As Betty Ford mourns her husband of 58 years, Americans recall an outspoken and candid first lady never shy about discussing her problems or pet causes.
Entering a White House East Wing vacated by the reticent Pat Nixon, Ford in less than three years put a new face on the presidential wives sorority and created a model for her successors.
"Betty was so much more outgoing and gregarious and kind of in your face about certain issues," says Craig Schermer, historian at the National First Ladies' Library in Canton, Ohio. "She paved the way for Nancy Reagan and Rosalynn Carter and Barbara Bush."
Ford, 88, is best known for openness about her breast cancer while in the White House and, after President Ford had left office, about her substance abuse. But she was even more outspoken -- though it's less remembered today -- about her support for the doomed Equal Rights Amendment for women.
"She publicly made phone calls and even appeared on The Mary Tyler Moore Show to urge congressional support," Schermer says. "At one point, somebody on the president's staff asked him if there was a way to muzzle her." He refused.
Here was a first lady who, when asked by a TV interviewer what she'd do if she learned that her daughter was having premarital sex, said she hoped her daughter would be on the pill.
That seemed outrageous to many in the mid-1970s. Equally courageous was Ford's decision to publicly disclose her breast cancer in 1974 and her subsequent treatment -- a mastectomy. Women didn't talk openly about breast cancer in those days, much less examine their breasts for lumps.
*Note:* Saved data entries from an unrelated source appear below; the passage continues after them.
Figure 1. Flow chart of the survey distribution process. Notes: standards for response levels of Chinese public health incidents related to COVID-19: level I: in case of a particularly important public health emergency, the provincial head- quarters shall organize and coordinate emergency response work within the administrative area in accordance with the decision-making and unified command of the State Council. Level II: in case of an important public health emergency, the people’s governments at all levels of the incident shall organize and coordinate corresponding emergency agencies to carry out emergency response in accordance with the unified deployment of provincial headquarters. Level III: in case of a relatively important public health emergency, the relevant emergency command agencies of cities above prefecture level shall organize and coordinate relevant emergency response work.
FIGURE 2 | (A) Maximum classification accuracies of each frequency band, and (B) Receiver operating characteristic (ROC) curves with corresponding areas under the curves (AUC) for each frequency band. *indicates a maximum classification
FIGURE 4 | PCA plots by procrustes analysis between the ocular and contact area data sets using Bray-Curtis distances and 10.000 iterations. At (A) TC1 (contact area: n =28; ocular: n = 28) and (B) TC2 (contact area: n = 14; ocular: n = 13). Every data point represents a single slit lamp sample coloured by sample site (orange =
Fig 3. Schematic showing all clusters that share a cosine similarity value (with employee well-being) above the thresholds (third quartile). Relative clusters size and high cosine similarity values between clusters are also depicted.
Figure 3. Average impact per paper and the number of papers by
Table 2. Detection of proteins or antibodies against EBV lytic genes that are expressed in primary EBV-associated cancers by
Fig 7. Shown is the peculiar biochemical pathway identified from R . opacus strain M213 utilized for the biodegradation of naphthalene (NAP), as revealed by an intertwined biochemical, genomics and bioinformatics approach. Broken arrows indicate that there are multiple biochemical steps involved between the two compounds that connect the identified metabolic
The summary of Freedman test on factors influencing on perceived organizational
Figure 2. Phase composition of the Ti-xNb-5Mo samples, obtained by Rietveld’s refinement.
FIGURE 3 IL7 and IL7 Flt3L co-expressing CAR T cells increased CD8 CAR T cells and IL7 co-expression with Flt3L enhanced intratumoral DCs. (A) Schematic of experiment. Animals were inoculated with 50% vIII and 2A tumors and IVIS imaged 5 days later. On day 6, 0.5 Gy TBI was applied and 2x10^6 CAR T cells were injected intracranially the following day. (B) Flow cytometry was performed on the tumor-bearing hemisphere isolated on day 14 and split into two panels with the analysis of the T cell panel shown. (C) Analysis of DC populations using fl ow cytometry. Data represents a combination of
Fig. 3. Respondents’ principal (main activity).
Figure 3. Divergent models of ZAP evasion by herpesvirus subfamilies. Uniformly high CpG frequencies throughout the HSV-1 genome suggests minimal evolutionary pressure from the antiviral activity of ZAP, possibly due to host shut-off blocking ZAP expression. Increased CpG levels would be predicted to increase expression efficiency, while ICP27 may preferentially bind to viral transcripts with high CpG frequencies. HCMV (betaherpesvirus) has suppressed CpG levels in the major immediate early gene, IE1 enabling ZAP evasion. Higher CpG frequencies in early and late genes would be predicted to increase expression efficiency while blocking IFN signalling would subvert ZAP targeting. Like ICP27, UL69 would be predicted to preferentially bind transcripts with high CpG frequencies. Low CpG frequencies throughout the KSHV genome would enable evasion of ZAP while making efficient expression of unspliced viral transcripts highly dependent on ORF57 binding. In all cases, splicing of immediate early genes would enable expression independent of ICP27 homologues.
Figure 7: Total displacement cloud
After she left Bethesda Naval Hospital, Ford appeared on the South Portico of the White House and waved.
"She was one of the first people of prominence to acknowledge it. It was not an easy thing to do," says Barbara Brenner of the advocacy group Breast Cancer Action. "She encouraged a lot of women to take better care of themselves."
Ford is also a living symbol that breast cancer need not be a death sentence, Brenner says.
The former first lady is even better known today for a painful chapter in her life, addiction to alcohol and painkillers stemming from attempts to relieve severe neck pain. Her daughter, Susan Ford Bales, then 19, arranged a medical intervention that got her mother into treatment in 1978.
In 1982, Ford co-founded, with her friend Leonard Firestone, the Betty Ford Center in Rancho Mirage, Calif. The facility has become a world-famous destination; more than 70,000 people have sought treatment there for alcoholism and drug abuse, including such celebrities as Elizabeth Taylor.
Even though Ford's addiction treatment occurred after her husband left office, "what it did was make us realize that presidential families have their own crises," Schermer says. "We make jokes today about the Betty Ford Center, but it provided a real viable place for people to go."
The Fords, married in 1948 two weeks before Gerald was elected to his first term in Congress, were a devoted and intimate couple. "They were very, very close physically and emotionally, and they genuinely truly adored each other," Schermer says.
The Fords were also the first couple to elevate the presidential kiss from a traditional peck on the cheek. "They were very open about kissing one another," he says.